What ai-jail doesn't solve
The author himself is straightforward: it's not 100% secure, and no cage is. To run truly suspicious code, the right thing to do is still a disposable virtual machine, a fake computer that you throw away afterwards. The cage protects against error and carelessness, which are the vast majority of incidents, not against a sophisticated attack directed at your company.
And it protects the computer, not the entire operation. Who decides what the agent can do in the company system, which data it accesses, who approves sensitive actions, and what gets recorded is another layer of governance, which we've already detailed in control of AI agent access and in 4 doors that AI doesn't cross. The cage is the seatbelt: it doesn't replace prudent driving, but no one should drive without it.
The rule that's worth adopting today
If your company already uses AI agents, or has team members using them on their own (and it does, even if you don't know), the policy fits in one line: no agent runs outside the cage.

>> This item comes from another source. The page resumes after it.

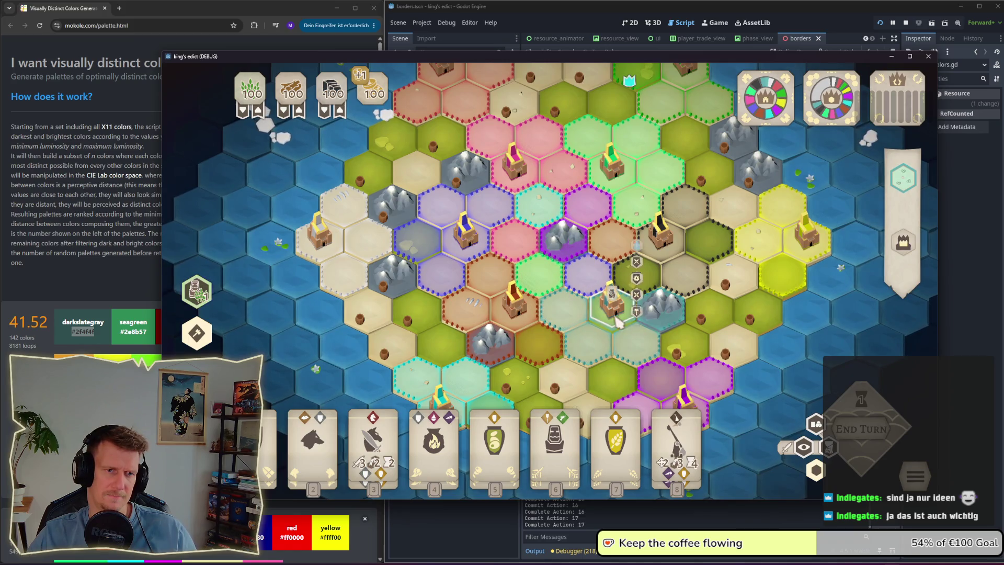
{"action": "left_click", "coordinate": [568, 324]}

The cost is typing seven more characters in the command. The benefit is that the agent's worst day stops being the company's worst day.
It's the same principle we apply when we implement private agents in clients: isolation isn't an accessory that you add after the incident, it's part of the design from day one. The difference between AI that delivers results and AI that becomes an internal headline rarely lies in the model. It lies in what it's allowed to touch.